Bell type inequalities - von Neumann Algebras

Question

I have a problem with proving part (4) of the following Lemma 2.1. It concerns Bell-type Inequalities. I attach the relevant definitions the lemma and the suggested proof (It begins with "Since..."). Is that proof correct?

Answer 1

The first assertion is that $\|T\|\leq\sqrt2$. When two selfadjoints $S,T$ commute, we have $|ST|=(|S|^2|T|^2)^{1/2}=|S|\,|T|$. Then, since everything is selfadjoint (even after taking sums and products) and commutes, \begin{align} \|A_1(B_1+B_2)+A_2(B_1-B_2)\|^2&=\|\,[A_1(B_1+B_2)+A_2(B_1-B_2)]^2\,\|\\ &=\|\,|A_1(B_1+B_2)+A_2(B_1-B_2)|^2\,\|\\ &\leq\|\,(|A_1(B_1+B_2)|+|A_2(B_1-B_2)|)^2\,\|\\ &\leq\|\,(|A_1|\,|B_1+B_2|+|A_2|\,|B_1-B_2|)^2\,\|\\ &\leq\|\,(|B_1+B_2|+|B_1-B_2|)^2\,\|\\ &\leq\|\,(B_1+B_2)^2+(B_1-B_2)^2+2|B_1+B_2|\,|B_1-B_2|\,\|\\ &=\|2B_1^2+2B_2^2+2|B_1^2-B_2^2|\,\|\\ &\leq\|2I+2I+2I\|=6. \end{align} Then $\|T\|\leq\tfrac12\,\sqrt6=\tfrac{\sqrt3}{\sqrt2}\leq\sqrt2$.
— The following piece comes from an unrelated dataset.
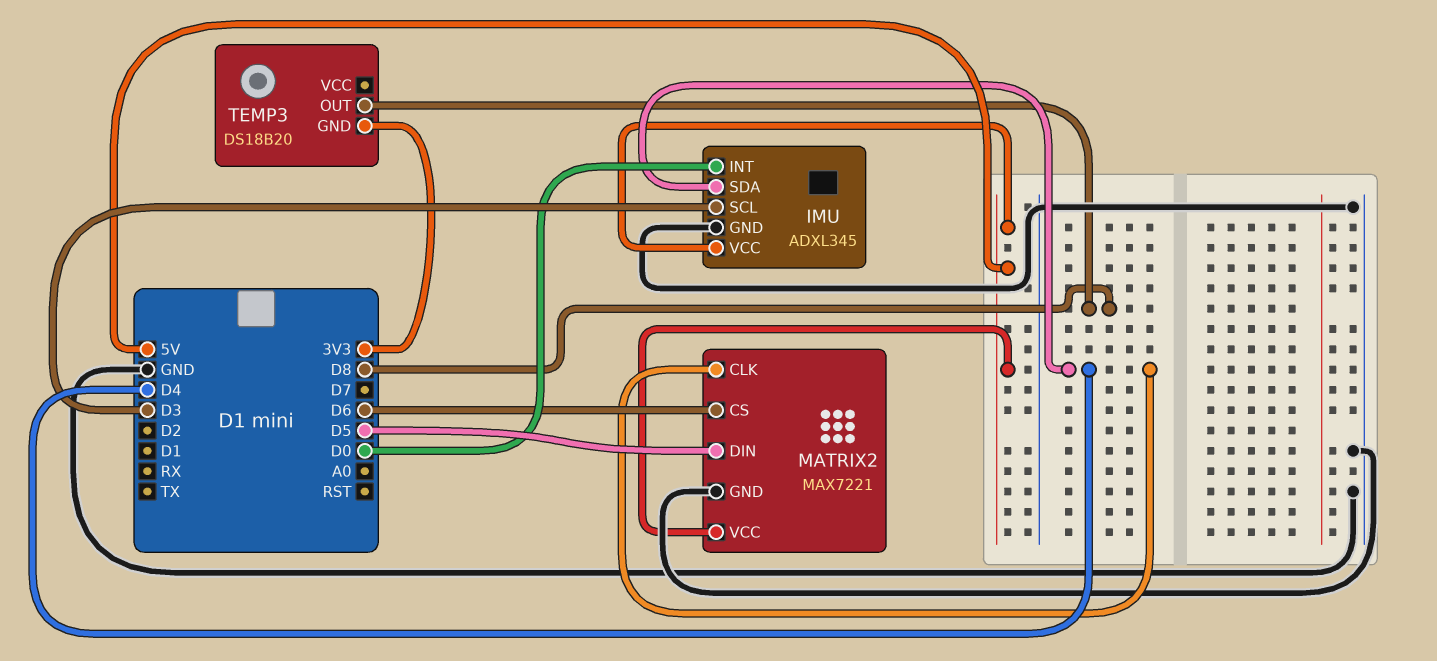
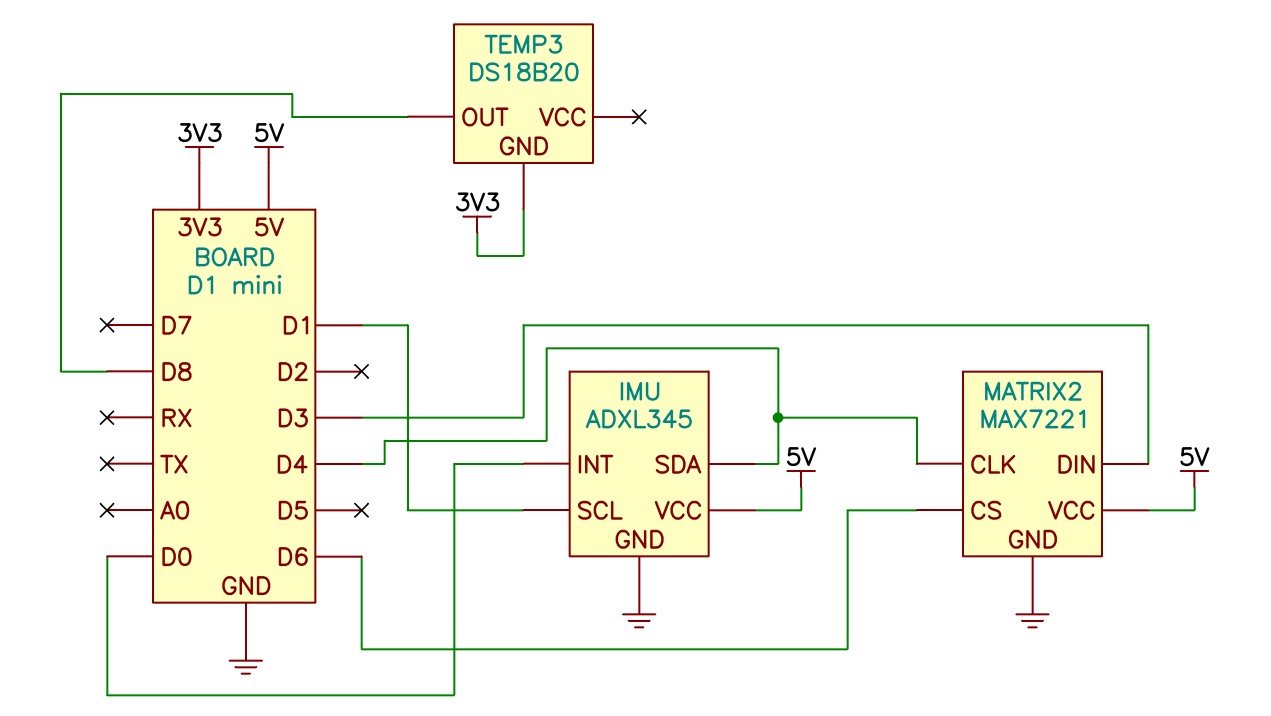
IMU pin SCL: D3 -> D1
MATRIX2 pin DIN: D5 -> D3

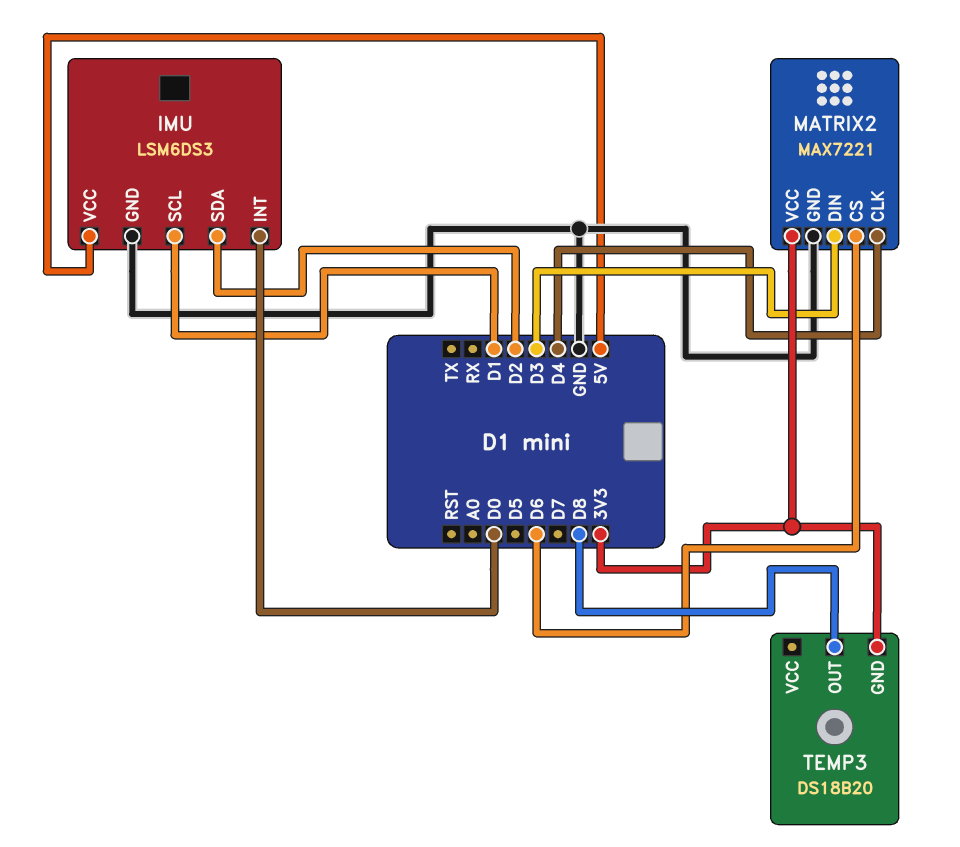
IMU: ADXL345 -> LSM6DS3
IMU pin SDA: D4 -> D2
MATRIX2 pin VCC: 5V -> 3V3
For the estimate, \begin{align} \phi(T)&=\phi(T)-\psi(T)+\psi(T)=(\phi-\psi)(T)+\psi(T)\\ &\leq\|\phi-\psi\|\,\|T\|+\psi(T) \leq\sqrt2\,\|\phi-\psi\|+\psi(T)\\ &\leq\sqrt2\|\phi-\psi\|+\beta(\psi,\mathscr A,\mathscr B). \end{align} As $\phi(T)\leq \sqrt2\|\phi-\psi\|+\beta(\psi,\mathscr A,\mathscr B)$ for all $T$, $$ \beta(\phi,\mathscr A,\mathscr B)\leq\sqrt2\|\phi-\psi\|+\beta(\psi,\mathscr A,\mathscr B), $$ so $$ \beta(\phi,\mathscr A,\mathscr B)-\beta(\psi,\mathscr A,\mathscr B)\leq\sqrt2\|\phi-\psi\|. $$ As the roles can be reversed, $$ |\beta(\phi,\mathscr A,\mathscr B)-\beta(\psi,\mathscr A,\mathscr B)|\leq\sqrt2\|\phi-\psi\|. $$